Not one word of dissent
The Federal Open Market Committee said it will cut monthly bond purchases by $10 billion to $65 billion, citing labour-market indicators that “were mixed but on balance showed further improvement” and economic growth that has “picked up in recent quarters”.
It was the first meeting without a dissent since June 2011 showing the tapering strategy has brought together policy makers, who are concerned that the Fed’s record $4.1 trillion balance sheet risks causing asset price bubbles, with those who, like Vice Chairman Yellen, say more needs to be done to reduce unemployment.

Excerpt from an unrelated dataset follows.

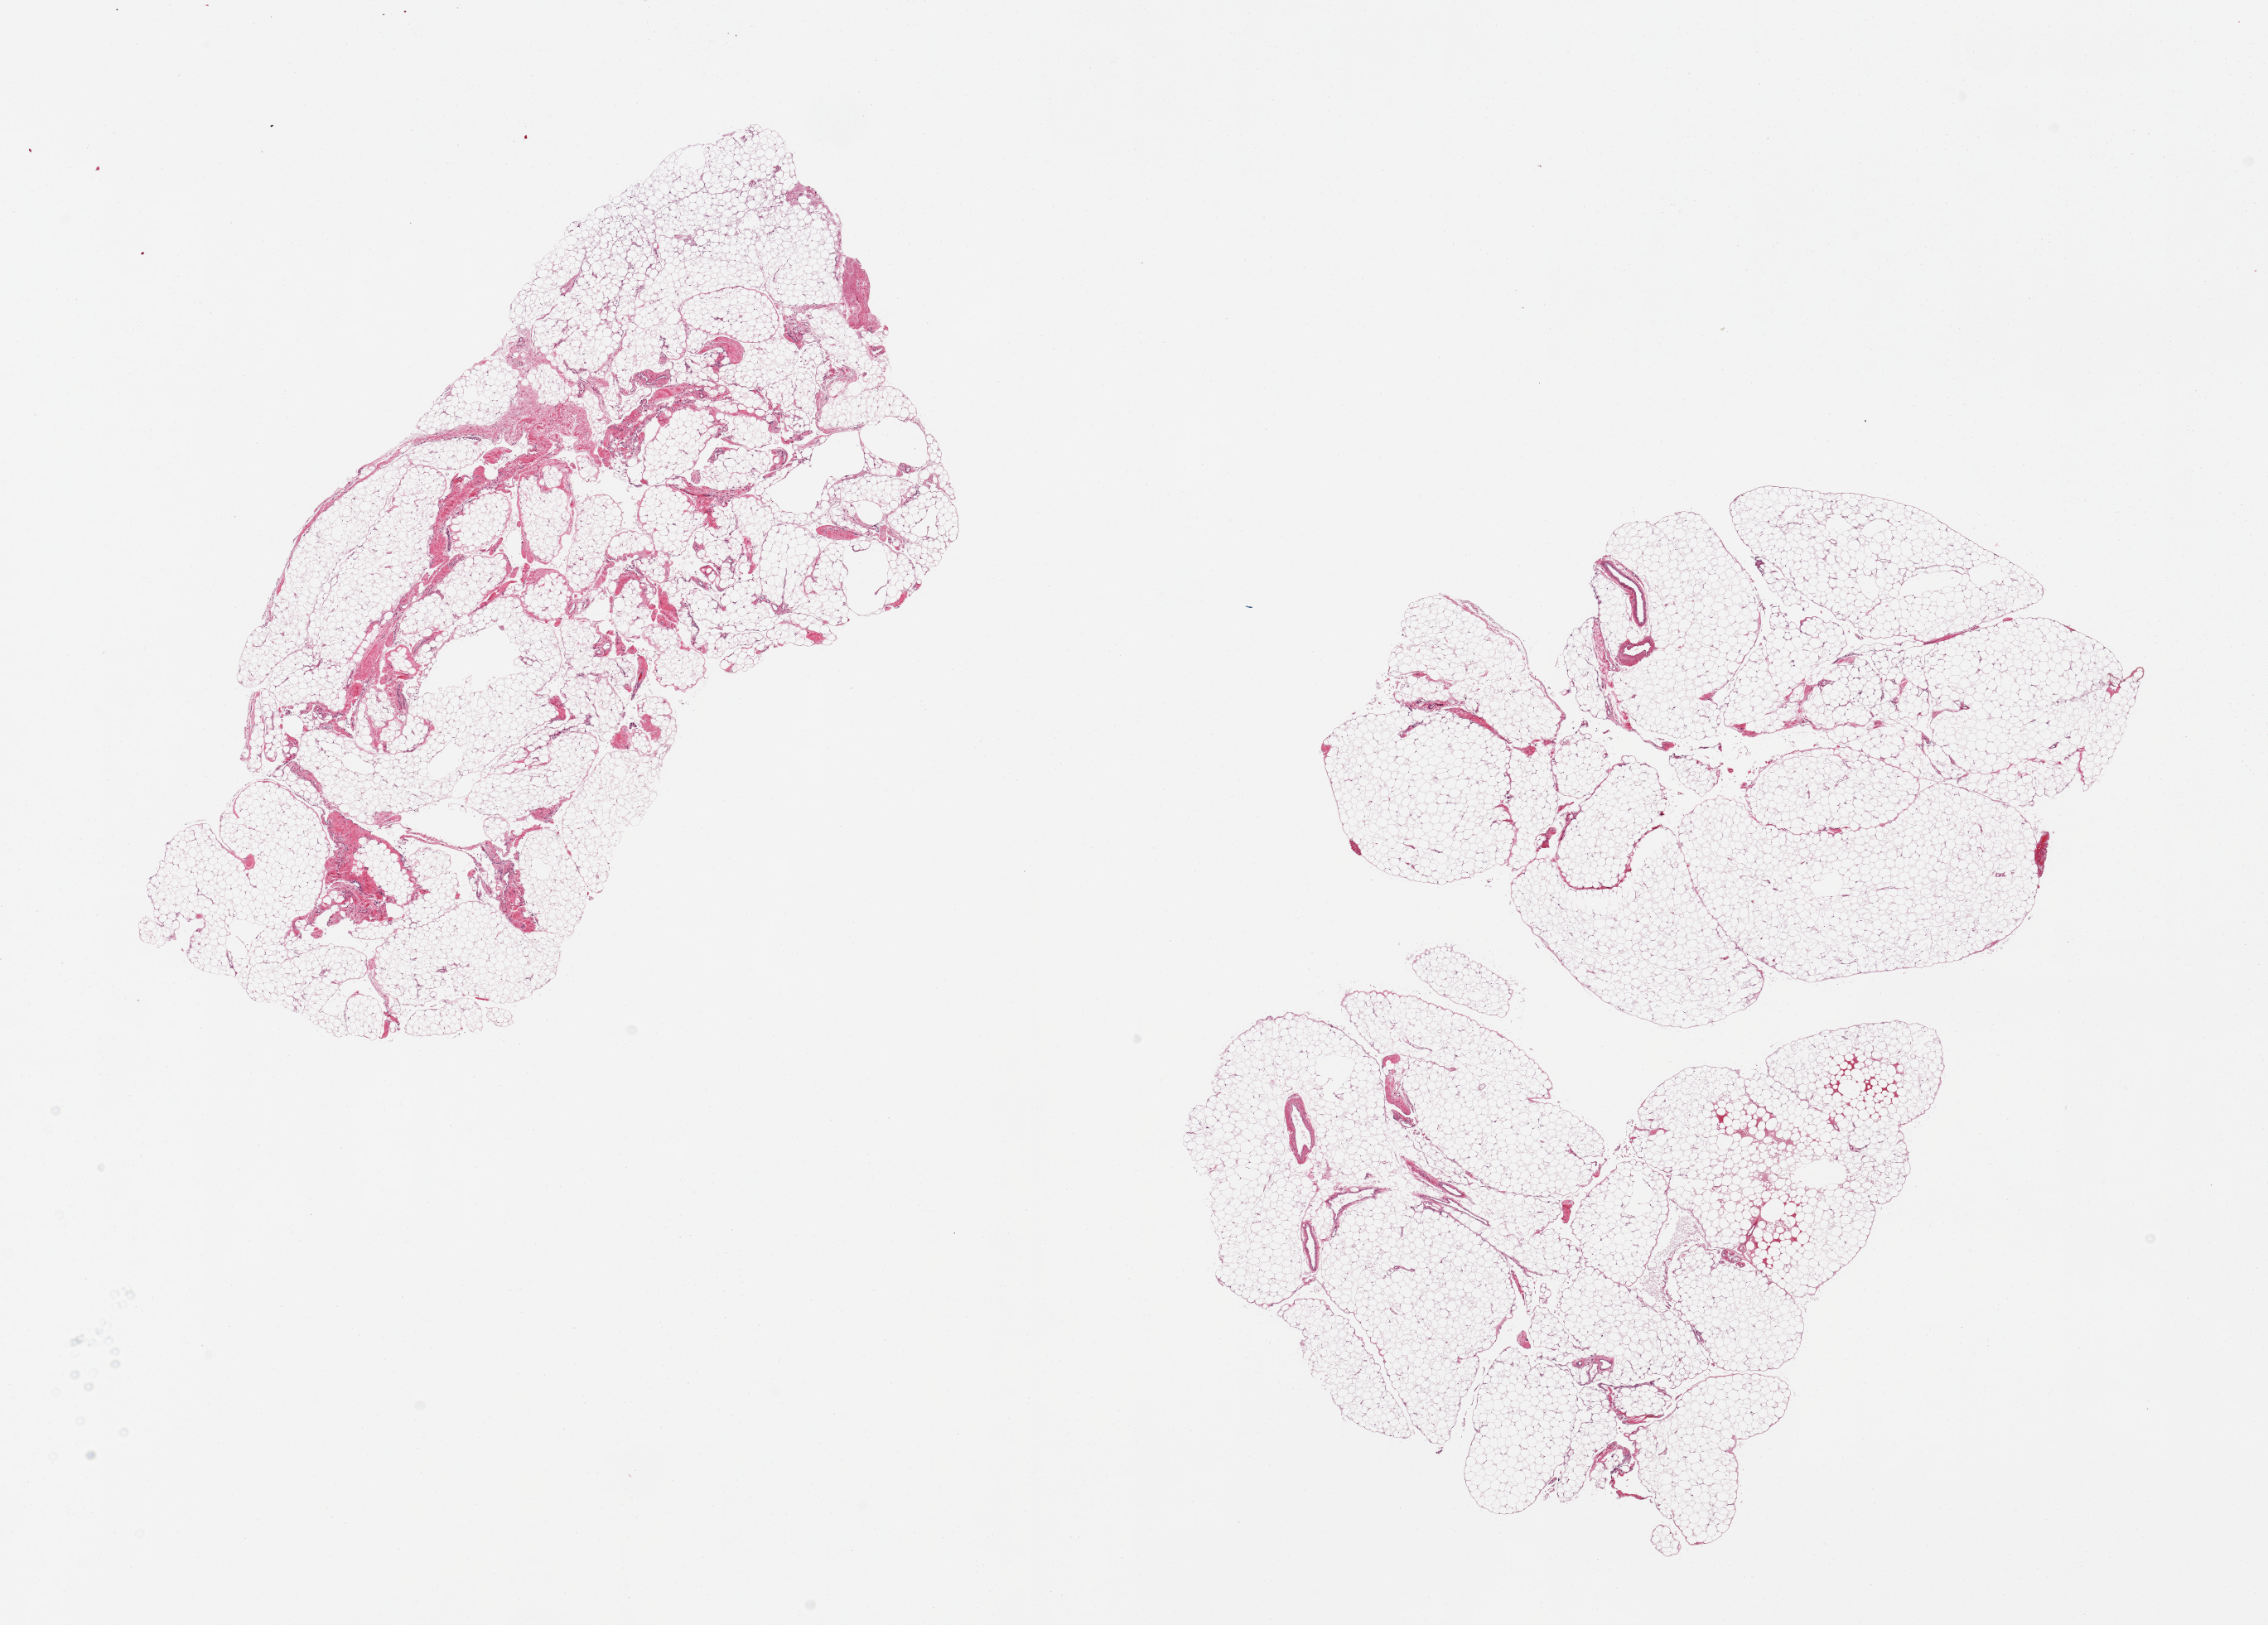
Whole-slide image, haematoxylin and eosin stain — shown as a low-resolution overview of the whole scanned area (about 21.7 x 15.5 mm, slide scanned at 20x); PAXgene-fixed paraffin-embedded (PFPE) section; section of omentum (target tissue); tissue donor sample. Male donor.
- pathologist's review note for this sample: 2 pieces, ~15% fascia/vascular elements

“As we transition from Bernanke to Yellen, she’s in a pretty good place in terms of holding together the centre of the committee,” said Stephen Stanley, chief economist for Pierpont Securities in Connecticut.
“It should be relatively easy to hold together a pretty wide consensus.” The Fed left unchanged its statement that it will probably hold its target interest rate near zero “well past the time” that unemployment falls below 6.5 per cent, “especially if projected inflation” remains below the committee’s longer-run goal of 2 per cent.
US stocks remained lower and Treasuries gained. But global equities hit a two-andhalf-month low on Thursday, raising concern about more emerging markets weakness and pushing investors towards safe-haven bonds.